Dominique Ansel (born 1978) is a French pastry chef and owner of Dominique Ansel Bakery in New York City. He is best known for his invention of the Cronut, a croissant-donut hybrid that became a phenomenon.

Early life 
Raised in a working-class family in Beauvais, a small city north of Paris, Ansel is the youngest of four children. After high school, he apprenticed at local restaurants, first working in savory and then in pastry, gravitating most strongly to the scientific precision of pastry. At age 19, Ansel did his military service in French Guiana as part of a community program teaching locals how to cook.

Career 
Ansel has previously worked at Fauchon and served as executive pastry chef at Daniel, a two Michelin star French restaurant in New York City. He later opened Dominique Ansel Bakery in SoHo, Manhattan. His invention of the Cronut in 2013 became a widely publicized phenomenon, being named one of Time Magazine's best inventions of the year.

THE DATA:
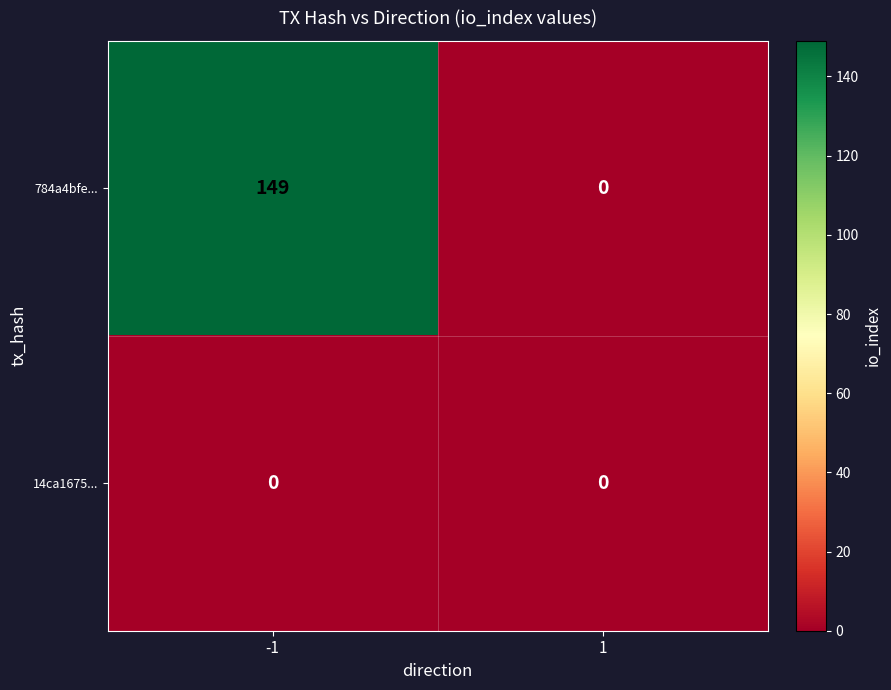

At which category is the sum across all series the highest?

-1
--
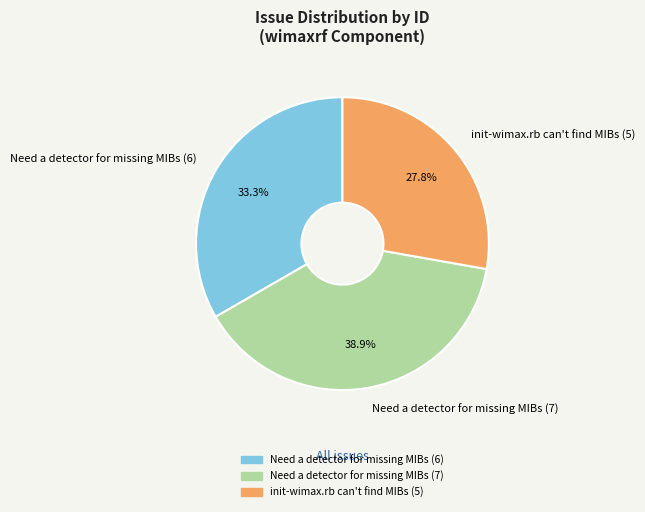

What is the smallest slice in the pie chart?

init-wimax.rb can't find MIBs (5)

EXERCISE DETAILS:
Answer these questions using the text about Dominique Ansel:
(a) In what city was Ansel raised?
(b) Where did he do his military service, and at what age?
(c) In what year did he invent the Cronut?
The lines shown above were taken from a separate source.

WRITTEN SOLUTION:
(a) Beauvais, a small city north of Paris.
(b) In French Guiana, at age 19.
(c) 2013.